*Directions for this task*. The lines below that include "toaster" are to be found and copied.
◆ ◆ ◆ ◆
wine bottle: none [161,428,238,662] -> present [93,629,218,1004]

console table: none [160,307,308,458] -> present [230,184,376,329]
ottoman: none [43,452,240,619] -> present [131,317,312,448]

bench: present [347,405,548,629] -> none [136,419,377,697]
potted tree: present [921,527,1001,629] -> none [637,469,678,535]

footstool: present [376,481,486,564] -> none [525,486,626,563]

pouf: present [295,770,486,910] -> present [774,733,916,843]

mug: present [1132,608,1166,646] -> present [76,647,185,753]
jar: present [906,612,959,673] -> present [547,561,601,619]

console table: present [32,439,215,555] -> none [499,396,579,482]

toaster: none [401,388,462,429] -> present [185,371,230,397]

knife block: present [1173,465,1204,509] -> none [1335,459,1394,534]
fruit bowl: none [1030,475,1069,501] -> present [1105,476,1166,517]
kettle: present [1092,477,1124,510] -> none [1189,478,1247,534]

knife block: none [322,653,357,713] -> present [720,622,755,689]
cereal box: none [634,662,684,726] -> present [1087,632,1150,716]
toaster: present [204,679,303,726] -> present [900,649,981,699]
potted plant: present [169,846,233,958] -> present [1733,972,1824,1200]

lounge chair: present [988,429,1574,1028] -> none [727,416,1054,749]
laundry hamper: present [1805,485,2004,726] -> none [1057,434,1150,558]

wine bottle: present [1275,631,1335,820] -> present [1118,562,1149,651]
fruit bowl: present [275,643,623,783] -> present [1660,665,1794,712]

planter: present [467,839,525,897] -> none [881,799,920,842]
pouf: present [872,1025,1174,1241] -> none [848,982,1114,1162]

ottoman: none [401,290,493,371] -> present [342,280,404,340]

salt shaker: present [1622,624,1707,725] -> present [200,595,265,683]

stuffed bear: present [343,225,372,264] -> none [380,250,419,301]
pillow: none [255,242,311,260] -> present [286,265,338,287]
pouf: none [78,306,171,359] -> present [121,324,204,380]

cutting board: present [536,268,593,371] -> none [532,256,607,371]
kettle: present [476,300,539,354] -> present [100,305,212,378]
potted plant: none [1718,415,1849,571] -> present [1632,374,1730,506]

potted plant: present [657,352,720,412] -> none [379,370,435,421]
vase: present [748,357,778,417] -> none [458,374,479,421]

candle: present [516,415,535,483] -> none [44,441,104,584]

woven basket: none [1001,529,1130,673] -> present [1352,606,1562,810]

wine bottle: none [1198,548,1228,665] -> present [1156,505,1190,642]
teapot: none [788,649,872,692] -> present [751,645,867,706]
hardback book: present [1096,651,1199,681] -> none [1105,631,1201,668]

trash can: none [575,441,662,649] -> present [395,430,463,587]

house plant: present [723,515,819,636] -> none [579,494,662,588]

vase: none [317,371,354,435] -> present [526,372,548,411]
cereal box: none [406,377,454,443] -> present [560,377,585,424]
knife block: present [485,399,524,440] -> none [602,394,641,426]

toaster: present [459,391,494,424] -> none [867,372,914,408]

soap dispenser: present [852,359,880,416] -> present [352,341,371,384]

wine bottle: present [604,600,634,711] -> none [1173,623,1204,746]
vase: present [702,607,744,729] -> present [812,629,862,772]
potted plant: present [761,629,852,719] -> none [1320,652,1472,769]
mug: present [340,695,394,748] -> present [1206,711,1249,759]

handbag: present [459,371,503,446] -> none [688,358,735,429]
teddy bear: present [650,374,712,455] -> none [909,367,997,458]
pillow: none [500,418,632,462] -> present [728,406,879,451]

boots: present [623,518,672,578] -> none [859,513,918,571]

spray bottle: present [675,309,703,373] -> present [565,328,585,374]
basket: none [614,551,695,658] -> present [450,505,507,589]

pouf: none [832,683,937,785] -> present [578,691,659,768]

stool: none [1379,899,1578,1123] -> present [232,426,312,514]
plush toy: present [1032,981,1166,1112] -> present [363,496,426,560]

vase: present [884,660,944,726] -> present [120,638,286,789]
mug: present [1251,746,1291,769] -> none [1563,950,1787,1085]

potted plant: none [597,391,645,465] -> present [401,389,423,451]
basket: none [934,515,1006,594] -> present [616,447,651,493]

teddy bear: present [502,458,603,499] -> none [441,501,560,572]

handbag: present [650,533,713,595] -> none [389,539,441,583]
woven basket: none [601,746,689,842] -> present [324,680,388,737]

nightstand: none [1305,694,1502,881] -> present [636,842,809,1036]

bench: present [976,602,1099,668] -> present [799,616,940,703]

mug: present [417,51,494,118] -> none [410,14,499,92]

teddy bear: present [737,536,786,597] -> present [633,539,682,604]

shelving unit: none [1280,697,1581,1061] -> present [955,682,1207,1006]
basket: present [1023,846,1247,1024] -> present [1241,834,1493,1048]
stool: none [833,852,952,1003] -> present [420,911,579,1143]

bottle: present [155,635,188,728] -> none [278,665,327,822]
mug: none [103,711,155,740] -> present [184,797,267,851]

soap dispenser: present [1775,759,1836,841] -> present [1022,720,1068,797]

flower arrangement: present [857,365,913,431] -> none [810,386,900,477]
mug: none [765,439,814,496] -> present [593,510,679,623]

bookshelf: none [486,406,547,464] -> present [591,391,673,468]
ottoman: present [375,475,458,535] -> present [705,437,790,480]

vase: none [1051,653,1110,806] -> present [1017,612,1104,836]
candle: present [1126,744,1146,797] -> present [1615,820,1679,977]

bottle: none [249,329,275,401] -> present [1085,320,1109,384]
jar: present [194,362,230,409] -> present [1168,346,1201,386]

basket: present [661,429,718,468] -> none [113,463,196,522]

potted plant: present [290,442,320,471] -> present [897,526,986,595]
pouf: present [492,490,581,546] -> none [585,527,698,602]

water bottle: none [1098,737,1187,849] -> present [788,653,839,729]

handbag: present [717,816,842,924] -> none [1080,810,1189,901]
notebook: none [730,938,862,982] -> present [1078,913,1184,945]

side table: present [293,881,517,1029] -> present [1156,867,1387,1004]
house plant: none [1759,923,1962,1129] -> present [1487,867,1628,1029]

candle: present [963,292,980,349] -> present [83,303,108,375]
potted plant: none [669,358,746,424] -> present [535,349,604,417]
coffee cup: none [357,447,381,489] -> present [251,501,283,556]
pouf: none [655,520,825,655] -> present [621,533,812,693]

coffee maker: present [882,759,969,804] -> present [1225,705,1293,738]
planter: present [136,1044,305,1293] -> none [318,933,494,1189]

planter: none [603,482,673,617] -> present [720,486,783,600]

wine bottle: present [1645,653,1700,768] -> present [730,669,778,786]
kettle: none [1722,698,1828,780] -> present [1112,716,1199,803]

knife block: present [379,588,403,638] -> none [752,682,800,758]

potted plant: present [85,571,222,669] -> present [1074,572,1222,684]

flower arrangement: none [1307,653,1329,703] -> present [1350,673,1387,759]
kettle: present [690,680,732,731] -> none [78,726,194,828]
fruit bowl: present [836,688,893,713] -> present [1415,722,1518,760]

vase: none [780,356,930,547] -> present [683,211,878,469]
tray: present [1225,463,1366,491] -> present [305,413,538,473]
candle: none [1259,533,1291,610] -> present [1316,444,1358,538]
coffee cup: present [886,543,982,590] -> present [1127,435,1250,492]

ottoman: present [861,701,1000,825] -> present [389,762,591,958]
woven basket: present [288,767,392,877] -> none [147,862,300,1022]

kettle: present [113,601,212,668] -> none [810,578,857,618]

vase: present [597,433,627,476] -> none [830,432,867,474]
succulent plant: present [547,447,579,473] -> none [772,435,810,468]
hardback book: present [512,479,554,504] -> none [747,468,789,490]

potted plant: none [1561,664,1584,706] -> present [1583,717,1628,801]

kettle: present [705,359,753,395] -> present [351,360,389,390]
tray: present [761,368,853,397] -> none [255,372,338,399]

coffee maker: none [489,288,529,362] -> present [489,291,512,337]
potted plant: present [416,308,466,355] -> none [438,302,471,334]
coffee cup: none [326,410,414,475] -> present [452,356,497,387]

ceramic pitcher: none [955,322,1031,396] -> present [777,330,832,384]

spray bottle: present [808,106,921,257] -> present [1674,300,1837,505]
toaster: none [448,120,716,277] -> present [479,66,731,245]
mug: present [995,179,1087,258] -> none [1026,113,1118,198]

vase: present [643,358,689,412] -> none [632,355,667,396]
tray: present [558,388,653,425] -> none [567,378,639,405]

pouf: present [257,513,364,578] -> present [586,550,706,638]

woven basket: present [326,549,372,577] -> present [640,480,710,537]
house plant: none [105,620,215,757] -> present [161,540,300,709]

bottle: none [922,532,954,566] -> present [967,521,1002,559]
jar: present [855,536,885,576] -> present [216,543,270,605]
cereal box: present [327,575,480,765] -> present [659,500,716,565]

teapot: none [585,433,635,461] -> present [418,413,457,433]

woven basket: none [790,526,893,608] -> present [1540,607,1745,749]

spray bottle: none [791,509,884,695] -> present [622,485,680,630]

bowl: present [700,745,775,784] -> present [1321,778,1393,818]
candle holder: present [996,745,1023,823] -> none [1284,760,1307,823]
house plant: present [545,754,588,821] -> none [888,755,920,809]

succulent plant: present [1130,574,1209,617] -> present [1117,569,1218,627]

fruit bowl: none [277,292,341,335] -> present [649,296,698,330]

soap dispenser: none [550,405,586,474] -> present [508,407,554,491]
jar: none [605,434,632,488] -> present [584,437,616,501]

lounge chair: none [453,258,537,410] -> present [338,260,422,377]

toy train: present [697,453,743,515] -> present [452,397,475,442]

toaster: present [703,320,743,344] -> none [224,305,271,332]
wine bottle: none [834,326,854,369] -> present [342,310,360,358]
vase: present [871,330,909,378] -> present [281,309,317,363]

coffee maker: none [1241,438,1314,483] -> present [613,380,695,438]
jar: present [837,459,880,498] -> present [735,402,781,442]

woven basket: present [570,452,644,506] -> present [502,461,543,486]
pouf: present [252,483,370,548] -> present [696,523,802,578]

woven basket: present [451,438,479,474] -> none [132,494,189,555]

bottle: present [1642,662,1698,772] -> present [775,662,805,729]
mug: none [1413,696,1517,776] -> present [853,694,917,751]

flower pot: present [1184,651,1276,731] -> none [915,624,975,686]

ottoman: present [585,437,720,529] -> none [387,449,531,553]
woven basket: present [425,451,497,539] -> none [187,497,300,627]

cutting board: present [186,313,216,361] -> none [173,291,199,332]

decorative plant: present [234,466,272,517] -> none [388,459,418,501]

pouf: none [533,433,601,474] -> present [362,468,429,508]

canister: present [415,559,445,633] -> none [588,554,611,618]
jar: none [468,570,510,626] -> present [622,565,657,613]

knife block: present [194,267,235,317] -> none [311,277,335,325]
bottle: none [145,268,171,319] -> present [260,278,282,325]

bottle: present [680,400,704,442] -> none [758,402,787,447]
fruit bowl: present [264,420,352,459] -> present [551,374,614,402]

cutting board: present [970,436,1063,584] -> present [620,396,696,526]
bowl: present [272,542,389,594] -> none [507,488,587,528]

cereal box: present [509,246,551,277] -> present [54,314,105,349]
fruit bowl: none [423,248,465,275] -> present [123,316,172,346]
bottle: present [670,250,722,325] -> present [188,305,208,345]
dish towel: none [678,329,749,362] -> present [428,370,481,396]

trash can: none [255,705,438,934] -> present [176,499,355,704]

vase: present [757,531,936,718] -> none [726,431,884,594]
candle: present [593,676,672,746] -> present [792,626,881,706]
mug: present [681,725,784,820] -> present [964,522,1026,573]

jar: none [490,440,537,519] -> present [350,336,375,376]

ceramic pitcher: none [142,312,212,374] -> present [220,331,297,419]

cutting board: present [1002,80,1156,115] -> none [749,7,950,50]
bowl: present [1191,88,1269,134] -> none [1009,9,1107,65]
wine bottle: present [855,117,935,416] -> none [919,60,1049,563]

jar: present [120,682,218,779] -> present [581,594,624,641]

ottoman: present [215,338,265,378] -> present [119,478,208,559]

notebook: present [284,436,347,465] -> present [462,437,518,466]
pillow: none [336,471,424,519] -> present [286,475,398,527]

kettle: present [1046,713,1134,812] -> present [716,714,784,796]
◆ ◆ ◆ ◆
*Final answer*.
toaster: none [401,388,462,429] -> present [185,371,230,397]
toaster: present [204,679,303,726] -> present [900,649,981,699]
toaster: present [459,391,494,424] -> none [867,372,914,408]
toaster: none [448,120,716,277] -> present [479,66,731,245]
toaster: present [703,320,743,344] -> none [224,305,271,332]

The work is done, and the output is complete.